───── DATA TO USE
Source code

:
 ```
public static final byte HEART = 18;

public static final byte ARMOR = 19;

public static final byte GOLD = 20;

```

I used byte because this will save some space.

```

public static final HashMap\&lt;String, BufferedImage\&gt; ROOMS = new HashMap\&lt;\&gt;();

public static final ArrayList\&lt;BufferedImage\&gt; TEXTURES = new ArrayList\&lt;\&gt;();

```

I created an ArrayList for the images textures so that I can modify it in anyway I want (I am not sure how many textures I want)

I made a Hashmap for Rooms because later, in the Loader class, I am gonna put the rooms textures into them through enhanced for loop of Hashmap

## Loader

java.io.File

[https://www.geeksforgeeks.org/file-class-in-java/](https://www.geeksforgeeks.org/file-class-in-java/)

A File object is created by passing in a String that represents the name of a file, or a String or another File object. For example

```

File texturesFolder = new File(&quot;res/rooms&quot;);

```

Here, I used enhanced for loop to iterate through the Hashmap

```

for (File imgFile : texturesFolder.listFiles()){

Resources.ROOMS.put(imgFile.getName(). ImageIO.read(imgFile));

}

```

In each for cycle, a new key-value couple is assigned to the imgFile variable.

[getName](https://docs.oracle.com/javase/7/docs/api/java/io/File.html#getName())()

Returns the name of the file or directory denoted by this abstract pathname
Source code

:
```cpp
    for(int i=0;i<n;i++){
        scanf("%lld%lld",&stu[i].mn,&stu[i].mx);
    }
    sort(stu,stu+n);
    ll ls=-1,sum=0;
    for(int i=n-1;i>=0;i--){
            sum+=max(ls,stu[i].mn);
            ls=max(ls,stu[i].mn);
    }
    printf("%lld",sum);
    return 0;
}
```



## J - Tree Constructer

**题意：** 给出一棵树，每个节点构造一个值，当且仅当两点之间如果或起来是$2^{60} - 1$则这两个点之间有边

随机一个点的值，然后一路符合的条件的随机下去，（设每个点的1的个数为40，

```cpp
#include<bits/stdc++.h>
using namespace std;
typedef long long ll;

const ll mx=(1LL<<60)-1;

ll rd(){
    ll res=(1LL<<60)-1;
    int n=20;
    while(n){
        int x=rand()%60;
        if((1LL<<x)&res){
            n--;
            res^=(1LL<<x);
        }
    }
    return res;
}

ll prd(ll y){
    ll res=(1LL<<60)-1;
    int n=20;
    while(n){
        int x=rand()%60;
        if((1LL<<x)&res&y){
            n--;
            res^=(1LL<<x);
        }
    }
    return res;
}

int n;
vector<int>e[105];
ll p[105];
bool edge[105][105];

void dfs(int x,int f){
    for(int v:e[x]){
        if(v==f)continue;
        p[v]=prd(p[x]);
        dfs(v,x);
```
──────────
Go through the material and copy out every line with "String" in it.

• [EXERCISE SOLUTION]
public static final HashMap\&lt;String, BufferedImage\&gt; ROOMS = new HashMap\&lt;\&gt;();
A File object is created by passing in a String that represents the name of a file, or a String or another File object. For example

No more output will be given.